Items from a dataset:
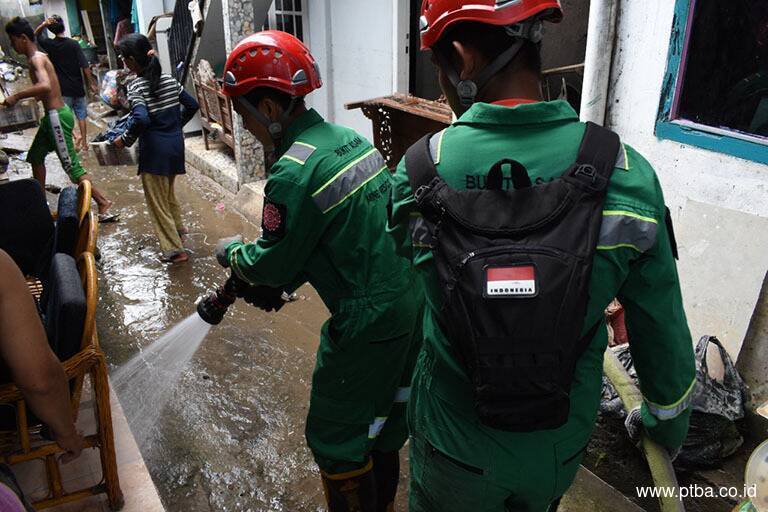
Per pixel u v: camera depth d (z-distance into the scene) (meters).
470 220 1.23
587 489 2.82
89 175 7.78
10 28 5.44
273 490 2.93
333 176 2.04
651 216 1.22
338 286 2.17
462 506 1.48
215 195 6.97
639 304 1.29
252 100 2.18
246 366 3.87
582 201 1.21
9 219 3.07
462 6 1.29
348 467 2.31
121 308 4.60
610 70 3.00
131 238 5.86
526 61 1.35
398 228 1.46
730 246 2.74
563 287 1.17
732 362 2.75
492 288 1.18
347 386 2.20
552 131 1.29
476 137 1.32
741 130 2.64
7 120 6.18
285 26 7.55
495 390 1.20
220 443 3.23
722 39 2.60
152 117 4.88
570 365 1.23
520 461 1.37
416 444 1.56
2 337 1.86
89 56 13.62
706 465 2.62
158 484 2.97
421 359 1.54
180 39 8.19
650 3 2.77
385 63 6.39
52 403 1.98
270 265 2.09
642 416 1.51
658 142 2.92
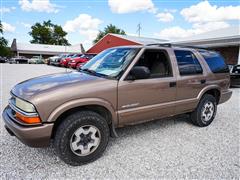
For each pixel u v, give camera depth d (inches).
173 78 138.1
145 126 167.2
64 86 101.2
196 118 163.3
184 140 141.1
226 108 235.0
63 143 99.1
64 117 102.8
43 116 93.4
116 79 114.3
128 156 117.6
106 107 109.8
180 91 143.1
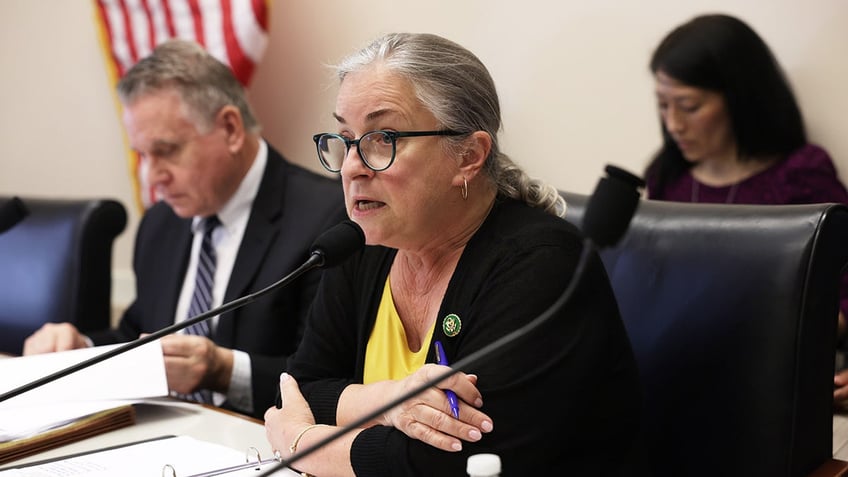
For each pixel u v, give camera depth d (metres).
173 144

### Exercise requirements
Each line of the data that includes "camera" should be copied.

### Task response
Per pixel u v: camera depth d (z-distance into the scene) (meters).
For each pixel u v, give camera depth d (inches).
For each pixel u v, give camera depth d (metres).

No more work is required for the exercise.